Have QR Codes gone the way of the dinosaur? If you look at current marketing efforts by Facebook, PayPal and Susan G. Komen, the answer is a resounding "no." In fact with the continued explosion in smartphone growth, it looks like QR Codes are even more relevant than ever.
How are the big boys using QR Codes in their marketing? PayPal is actually experimenting in Singapore with accepting QR Codes as a form of mobile payment, while Facebook decided to decorate the roof of its new headquarters in Menlo Park with a 42-foot wide QR Code that is visible from space.
From the point-of-view of a large, national nonprofit, Susan G. Komen is using QR Codes in its print media to drive visitors to its mobile site, show a compelling video and solicit for donations.
Within the next 4 years, it's predicted that over a billion people will own smartphones. Large organizations are already adjusting their marketing to account for this, and it's time that you did as well.
How are QR Codes relevant for smaller nonprofits and businesses? According to a recent article from The Social Media Examiner, more than 50% of all local web searches take place on mobile devices. This means that if you are a small organization QR Codes and mobile marketing definitely need to be on your radar.

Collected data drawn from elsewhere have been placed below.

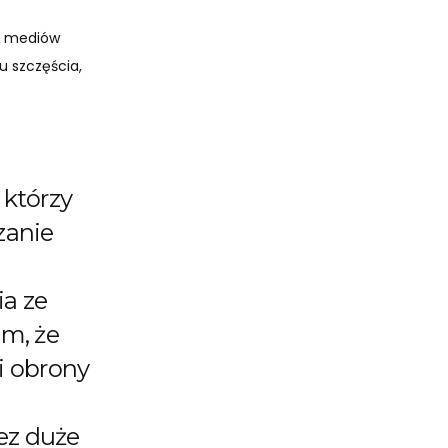
ia mediów
u szczęścia,
 którzy
zanie
a ze
am, że
ci obrony
ez duże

The same article emphasizes that the most important part of the QR Code experience is the consumer experience. Translate this to mean that having users scan a QR Code so they can show up at your website is typically not an effective way to engage your customers. Think about the Komen example above where those who scan QR Codes are shown a video.
The QR Code experience needs to be engaging. If you need help with this, you'll want to take a look at my recent post, The "Do's" and "Dont's" of QR Codes in Marketing.
Are there other incentives for using QR Codes?
Yes, the USPS has renewed its summer discount for direct mail pieces that use 2D barcodes like QR Codes and Microsoft Tags; click here for full details of this Summer special.
Who's scanning QR Codes? Although it's easy to make the assumption that QR Codes are only used by young consumers, according to an article in the Las Vegas Review-Journal, 70 percent of QR consumers are between ages of 25 and 55. The same article shares that QR Code scanning grew by 1,600 percent last year-wow! Take a peek at my recent video discussing QR Code growth.
In summary, it seems clear that when large successful, tech-savvy companies like Facebook and PayPal are embracing QR Codes, they are clearly not dead. The continued explosion of smartphone growth will only make QR Codes, and the evolution of the QR Code, even more important to marketers.
Slapping a QR Code in any random spot on your print marketing without a plan is a sure path to failure. It's critical to determine in advance where you want to deliver your customer and how you want them to respond.
Finally, education is critical for both employees and customers when including QR Codes in marketing materials; make sure that employees can help educate customers on how to engage with the QR Code and what they can expect when they scan it.
Since use of QR Codes in marketing isn't vanishing any time soon, what are you doing to incorporate QR Codes in your marketing?